The summer before I started eighth grade, I was nervous about my final year of junior high. I was even more terrified about starting high school the next fall. To make things worse, my mom told me that I had to get a physical and some immunizations before I started the school year.
The week before school started, I sat down on the doctor’s exam table, ready to be poked and prodded. My doctor asked, “Have you gotten your period?”
“Yes,” I responded.
“Congrats! How many months has it been?”
As I blushed at the questions, she went on to give me the standard physical and all of the shots that I was required to get.
She then asked my mother if I wanted the HPV vaccine, which had recently become available for preteens and adults in a series of three shots. My mother immediately refused. I thought, Why is she saying yes to all of these other shots and no to this one?
My mother then added, “We’re Christian. We practice abstinence until marriage. She doesn’t need it.”
And that was the end of the conversation. I didn’t understand what abstinence had to do with getting a shot at the doctor’s office, and for a few years I didn’t think anything of it.
Vaccines are a necessary part of staying healthy. If we treated the HPV vaccine like every other immunization, I think the rates of vaccination would go up.
I later found out that HPV, or human papillomavirus, is a virus that affects both guys and girls. Although there are more than 100 strains of HPV, some are pretty harmless. The HPV vaccine protects against nine specific strains, including two strains that cause most cervical cancer cases and two strains that cause most cases of genital warts. The strains of HPV that can cause cancers are transmitted through bodily fluids, like semen or vaginal fluids. The strains that can cause genital warts are transmitted through genital skin-to-skin contact.
Some people believe getting the vaccine will make you more likely to have a lot of unprotected sex.
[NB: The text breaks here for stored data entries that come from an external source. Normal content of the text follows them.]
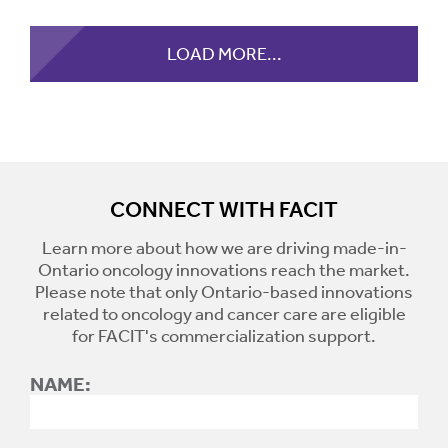
LOAD MORE...
CONNECT WITH FACIT
Learn more about how we are driving made-in-
Ontario oncology innovations reach the market.
Please note that only Ontario-based innovations
related to oncology and cancer care are eligible
for FACIT's commercialization support.
NAME:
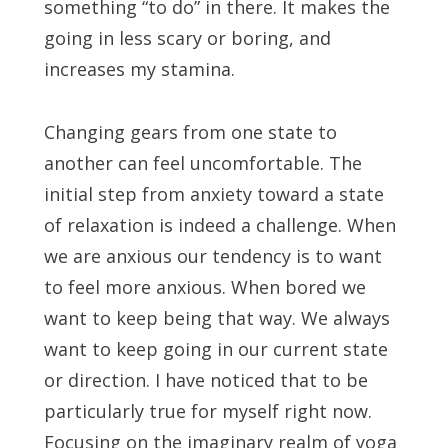
something “to do” in there. It makes the
going in less scary or boring, and
increases my stamina.
Changing gears from one state to
another can feel uncomfortable. The
initial step from anxiety toward a state
of relaxation is indeed a challenge. When
we are anxious our tendency is to want
to feel more anxious. When bored we
want to keep being that way. We always
want to keep going in our current state
or direction. I have noticed that to be
particularly true for myself right now.
Focusing on the imaginary realm of yoga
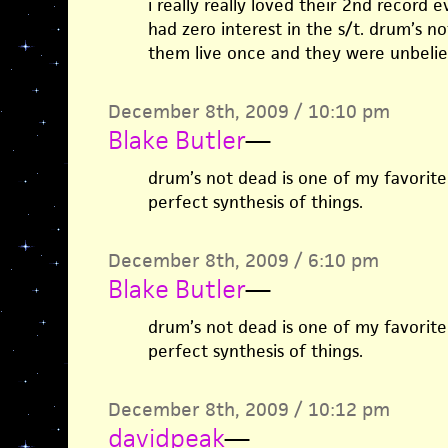
i really really loved their 2nd record 
had zero interest in the s/t. drum’s n
them live once and they were unbeliev
December 8th, 2009 / 10:10 pm
Blake Butler
—
drum’s not dead is one of my favorite
perfect synthesis of things.
December 8th, 2009 / 6:10 pm
Blake Butler
—
drum’s not dead is one of my favorite
perfect synthesis of things.
December 8th, 2009 / 10:12 pm
davidpeak
—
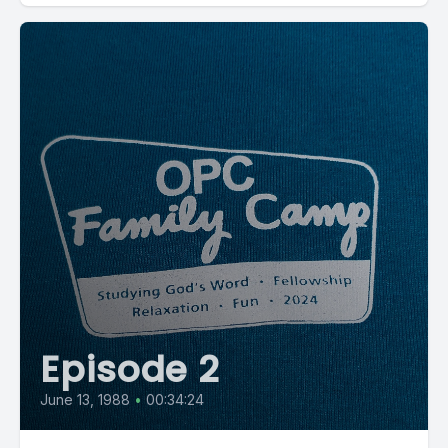
Episode 2
June 13, 1988
•
00:34:24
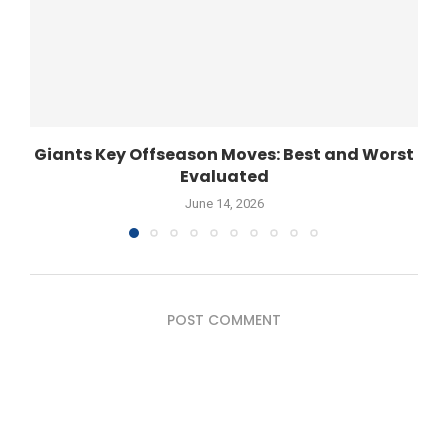
Giants Key Offseason Moves: Best and Worst
Evaluated
June 14, 2026
POST COMMENT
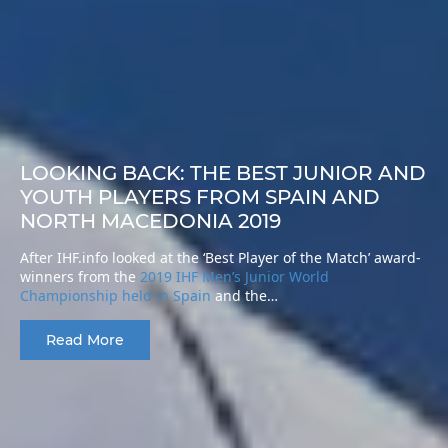
LOOKING BACK: THE BEST JUNIOR AND
YOUTH PLAYERS FROM SPAIN AND
NORTH MACEDONIA 2019
After IHF.info looked at the ‘Best Player of the Match’ award-
winners from the
2019 IHF Men’s Junior World
Championship held in Spain
and the…
Read More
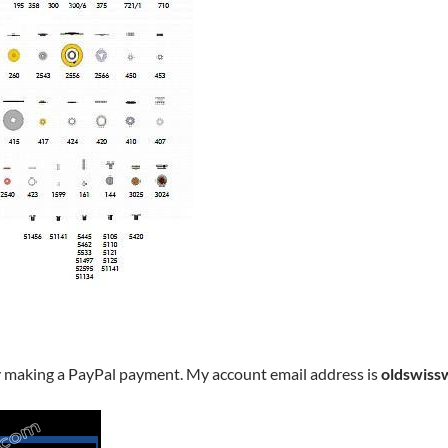
y making a PayPal payment. My account email address is
oldswiss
That is a big reason why my mother didn’t let me get the vaccine. But the vaccine doesn’t make you any more or less likely to have sex than you were before getting it. It’s like saying that if you get the tetanus vaccine, you’re more likely to go and step on rusty nails on purpose.
I spoke about the HPV vaccine with someone who plans to have one sexual partner. Mikenzee Hansen, 19, of Chicago, explains, “Although I plan to only have one sexual partner, I chose to get the HPV vaccine because it has been proven to help prevent cervical cancer.”
Some parents are afraid of the vaccine because they think it’s dangerous.
“I haven’t had any HPV vaccinations. My mom doesn’t want me to get them because…she’s concerned that I’ll be part of the tiny percentage of people who die from the vaccine,” says Fiona McSweeney, 16, Brooklyn, NY.
No one has died from getting the HPV vaccine. But common side effects include itching, redness at the injection site and bruising.
Vaccines are a necessary part of staying healthy. If we treated the HPV vaccine like every other immunization, I think the rates of vaccination would go up. And hopefully the rates of HPV infection and genital cancers would go down.
“I had to finish my cycle of HPV shots for two reasons,” says C’shae Bess-Perez, 18, of Jersey City, NJ. “The first is my doctor insisted every time I went, and the second is because in order for me to go to college I had to have certain shots.”
If my school required the HPV vaccination, maybe my mother wouldn’t have objected so quickly. And if more schools made getting the HPV vaccine necessary to enter high school, like we do for polio and other diseases, maybe we could lower rates of HPV infection the same way we lowered the infection rate for polio. Whether it is because of a doctor, your school or your insisting on it, getting the HPV vaccine is definitely a good idea.